A lengthy discussion ensued, with the selectmen assuring Mr. Schilling that they were still in favor of the project but want to see it move forward. Selectman Tom Pachico told Mr. Schilling that it made sense to take the time to choose a site carefully. The most likely site options remain one off High Point Lane near the Department of Public Works Building and another off State Road on Evelyn Way, Mr. Schilling said. The committee is close to reaching a consensus, he added.
In other business, the selectmen approved dates for scallop season, as recommended by shellfish constable Derek Cimeno and the shellfish committee. Lagoon Pond will open to family scallopers on Oct. 28-29 and to commercial fishermen on Oct. 30. All other town waters will open on Oct. 14-15 to families and Oct. 16 for commercial fishermen.
Also on the agenda was a presentation from John Wathne, president of Structures North Consulting Engineers, and architect Einhorn Yaffee Prescott. Last year, Tisbury voters agreed to spend $10,000 on a structural study of the town's historical Tashmoo Spring building, which is in dangerous disrepair.
Slides taken by the two men showed that parts of the roof are collapsing, as is some of the brickwork in the tall smokestack and the ceiling inside the building. Mr. Wathne and Mr. Prescott recommended taking some initial emergency measures to stabilize the roof and smokestack first, which they estimated will cost about $24,000 to $31,000. They recommended taking action right away, because the roof is unlikely to last through another winter.
Selectman Denys Wortman then announced that he had received a $25,000 donation from a couple who wish to contribute to the building's preservation anonymously.

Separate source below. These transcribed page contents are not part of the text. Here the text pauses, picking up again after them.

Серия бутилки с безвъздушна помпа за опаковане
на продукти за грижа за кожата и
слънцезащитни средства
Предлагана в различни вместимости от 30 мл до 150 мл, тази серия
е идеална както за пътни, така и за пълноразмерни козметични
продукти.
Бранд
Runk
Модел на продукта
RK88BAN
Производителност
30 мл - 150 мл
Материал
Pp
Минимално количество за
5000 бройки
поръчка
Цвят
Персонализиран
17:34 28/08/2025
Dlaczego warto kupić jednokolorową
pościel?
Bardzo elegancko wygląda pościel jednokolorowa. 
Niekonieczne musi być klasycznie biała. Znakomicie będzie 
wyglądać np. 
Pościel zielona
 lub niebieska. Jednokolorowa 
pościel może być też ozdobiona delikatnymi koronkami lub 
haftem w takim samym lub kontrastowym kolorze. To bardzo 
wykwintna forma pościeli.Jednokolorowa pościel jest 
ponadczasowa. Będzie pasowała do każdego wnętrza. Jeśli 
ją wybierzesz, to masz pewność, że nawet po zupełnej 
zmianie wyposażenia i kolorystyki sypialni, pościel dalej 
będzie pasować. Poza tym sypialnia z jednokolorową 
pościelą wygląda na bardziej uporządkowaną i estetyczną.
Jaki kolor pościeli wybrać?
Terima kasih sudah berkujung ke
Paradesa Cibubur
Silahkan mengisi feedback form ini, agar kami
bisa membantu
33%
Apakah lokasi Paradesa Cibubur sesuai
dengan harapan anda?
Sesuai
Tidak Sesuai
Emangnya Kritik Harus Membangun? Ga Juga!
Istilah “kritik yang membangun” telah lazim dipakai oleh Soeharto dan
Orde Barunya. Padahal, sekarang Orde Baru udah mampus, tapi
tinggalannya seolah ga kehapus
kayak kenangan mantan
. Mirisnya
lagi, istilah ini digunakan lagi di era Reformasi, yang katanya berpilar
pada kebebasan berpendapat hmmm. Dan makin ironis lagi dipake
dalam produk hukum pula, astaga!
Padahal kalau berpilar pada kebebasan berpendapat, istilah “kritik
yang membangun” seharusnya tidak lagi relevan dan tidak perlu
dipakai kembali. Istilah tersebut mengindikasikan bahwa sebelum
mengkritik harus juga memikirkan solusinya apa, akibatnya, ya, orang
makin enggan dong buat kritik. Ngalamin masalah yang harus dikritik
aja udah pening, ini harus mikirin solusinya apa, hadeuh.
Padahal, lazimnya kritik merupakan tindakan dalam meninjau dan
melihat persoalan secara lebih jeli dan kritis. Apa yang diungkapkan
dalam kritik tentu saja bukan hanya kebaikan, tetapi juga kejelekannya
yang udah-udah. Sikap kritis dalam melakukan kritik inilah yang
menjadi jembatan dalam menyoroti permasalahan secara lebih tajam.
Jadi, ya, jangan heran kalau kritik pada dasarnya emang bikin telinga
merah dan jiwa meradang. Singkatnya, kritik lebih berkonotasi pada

Selectman Israel suggested using the money towards the emergency repairs, and to put out bids as soon as possible.
Mr. Wathne said it would cost about $7,500 to work up the bid specifications. As a first step, he agreed to put the specs together and to cost out the project's components to make it easier for the selectmen to make funding decision.
In response to a request from the Steamship Authority, the selectmen asked harbormaster Jay Wilbur about possibly moving the moorings for the schooners Shenandoah and Alabama, in anticipation of the arrival of the new and larger ferry, Island Home. Mr. Wilbur said complaints arise on the few days a year when there is a southeast wind, which causes the sailing ships to drift further towards the ferry channel. Selectman Pachico suggested the vessels' mooring chains might be shortened.